I got out of bed at 6:45 in the morning. You may want to note that that is more than an hour earlier than I typically get out of bed on a weekday, and roughly three hours earlier than I would like to get out of bed on a weekday.
It was also about ten minutes later than I'd wanted to leave for work. Happy morning to you, mary ann! I made it out the door by ten of seven. I was at work at 7:20 am.
I still had to buy breakfast of doughnuts and orange juice. Also, find the location of the meeting... the one I was, you know, in charge of. I made it there with a dozen doughnuts and half a dozen bottles of orange juice from the 7-11 across the street promptly on time (and before any of the attendees).
Have you ever asked yourself... "Self, if a couple dozen bees suddenly emerged from the bathroom ceiling at work one morning, whose problem would that be exactly? Who would handle that?"
In my office, as it turns out, the answer to the question is "Mary Ann. Mary Ann is most certainly in charge of taking care of it when a couple dozen bees come streaming from the ceiling in the bathroom."
It was a really long day. A really long day involving me actually saying "No. He's here now. He went to go put on his bee suit and then he's going to come back up here and take care of the bees in the ceiling. If this doesn't fix it, he says we'll have to call a bee keeper."
You should know if you didn't already that I work in an office in an office building in the middle of Phoenix Arizona where I mostly push paper all day long (I am really good at pushing paper, and I like it. You might think that's tragic, but with civilization in its present state, I really am blessed.). Not really the place where one expect bees to emerge from the bathroom ceiling fixtures like the light socket is a clown car.
I left work at six pm, loads of work left to be completed. I started trying to leave at five, because I was supposed to go to dinner at Steady's grandparents' house at seven. By the time I left, there was no way I was going to make it home and to the dinner.
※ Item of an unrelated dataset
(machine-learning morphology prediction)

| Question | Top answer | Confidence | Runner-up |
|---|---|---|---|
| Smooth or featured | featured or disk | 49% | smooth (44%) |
And since I am suffering from extreme exhaustion and also look like ass (more on that in a minute) and I started my period today and the swarm of bees in the bathroom (some of them got loose. I killed four in my office and the hallway immediately outside of it.) nearly caused me to develop a nervous disorder and I had a doughnut for breakfast and nothing else all day and a quick survey of "What I HAVE to do tomorrow" left me concluding that I should start mainlining coffee now to get up the energy for all that and also that maybe if I work all day Saturday and Sunday I can get the normal things done that aren't part of a giant urgent project but are still important and... oh my... this is all one sentence....
Steady went by himself is all I'm trying to say here.
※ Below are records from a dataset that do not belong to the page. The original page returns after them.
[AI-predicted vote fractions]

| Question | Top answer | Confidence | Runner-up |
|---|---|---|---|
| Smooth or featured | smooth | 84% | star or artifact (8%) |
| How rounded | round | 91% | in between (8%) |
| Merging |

Let's talk about my face for a minute, shall we? I have an idea! Here's a picture of my face right at this moment. With notes! We're getting fancy here on mary's little life.
Wait! First let's do a before. This is the least blurry picture I took of myself when I was preparing to head to get my new license. Let's all remember that this is how pretty I actually am, and also what I looked like as recently as Saturday.
And now, this is what I actually looked like when I arrived home today.
As you can see, it's been a very rough week.